9.2.2 Dak met een helling kleiner dan 23° of een plat dak
• Vanuit de hoogste punten van het plat dak de referentie- horizontale trekken.
• Vanuit het snijpunt van deze horizontale met de verticale van de gevel, een lijnstuk naar
omhoog toe tekenen onder een hoek van +20° t.o.v. het plat dak; het oplopend lijnstuk beperken
tot op 1,5 m boven de referentie- horizontale; dit vormt het fictief dak.
• Teken 2 evenwijdige, de ene op 0,5 m en de andere op 1 m, boven dit fictief dak.
• Teken een verticale op 0,5 m van de verticale gevel, dit geeft twee snijpunten met de
evenwijdige aan de dakhelling van het fictief dak.

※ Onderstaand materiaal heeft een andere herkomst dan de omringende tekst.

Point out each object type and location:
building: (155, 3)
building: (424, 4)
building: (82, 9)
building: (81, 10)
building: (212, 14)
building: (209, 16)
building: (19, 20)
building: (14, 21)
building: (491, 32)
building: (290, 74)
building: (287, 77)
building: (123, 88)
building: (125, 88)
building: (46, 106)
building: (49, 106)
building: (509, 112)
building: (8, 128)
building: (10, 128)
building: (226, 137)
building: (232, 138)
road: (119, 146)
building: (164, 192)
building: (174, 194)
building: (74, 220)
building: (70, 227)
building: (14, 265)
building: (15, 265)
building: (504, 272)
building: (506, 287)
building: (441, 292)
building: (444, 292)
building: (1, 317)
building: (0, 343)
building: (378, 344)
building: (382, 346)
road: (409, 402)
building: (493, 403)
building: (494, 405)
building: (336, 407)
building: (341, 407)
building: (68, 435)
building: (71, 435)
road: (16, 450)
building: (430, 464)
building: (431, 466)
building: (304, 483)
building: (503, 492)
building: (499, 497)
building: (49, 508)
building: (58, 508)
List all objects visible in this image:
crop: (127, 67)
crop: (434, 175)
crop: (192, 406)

• Vanuit het laagste snijpunt, een rechte tekenen onder een hoek van -45° t.o.v. de horizontale.
• Vanuit het hoogste snijpunt, een rechte tekenen onder een hoek van -20° t.o.v. de horizontale.
9.2.3 Hindernissen
Naburige hindernissen worden als volgt bepaald:
1. Onderzoek vanuit de plaats waar het afvoerkanaal voorlopig uitmondt alle zichtbare hindernissen
die vallen binnen een afstand van 15 m:
• Indien deze hindernissen gelegen zijn in een horizontaal vlak loodrecht op het afvoerkanaal
binnen een hoek die groter is dan of gelijk aan 30° en indien de bovenzijde van de hindernis
zich bevindt onder een elevatiehoek van meer dan 10° ten opzichte van het horizontale vlak,
dan worden zij beschouwd als werkelijke hindernissen. Is de elevatiehoek kleiner dan 10° dan
worden zij beschouwd als verwaarloosbare hindernissen.
• Is de horizontale hoekbreedte kleiner dan 30°, dan worden zij beschouwd als verwaarloosbare
hindernissen.
2. Indien de afstand groter is dan 15 m dan worden zij beschouwd als verwaarloosbare hindernissen.
Voor elk van de werkelijke hindernissen bepaalt men de drie, hoger aangegeven, wind-
invloedzones, zoals bij daken met een helling kleiner dan 23°. De voorlopige vastgelegde
uitmondingplaats kan dan behouden blijven indien zij buiten zone 3 ligt van elk der werkelijke
hindernissen. In het andere geval moet voor een andere uitmondingplaats gekozen worden.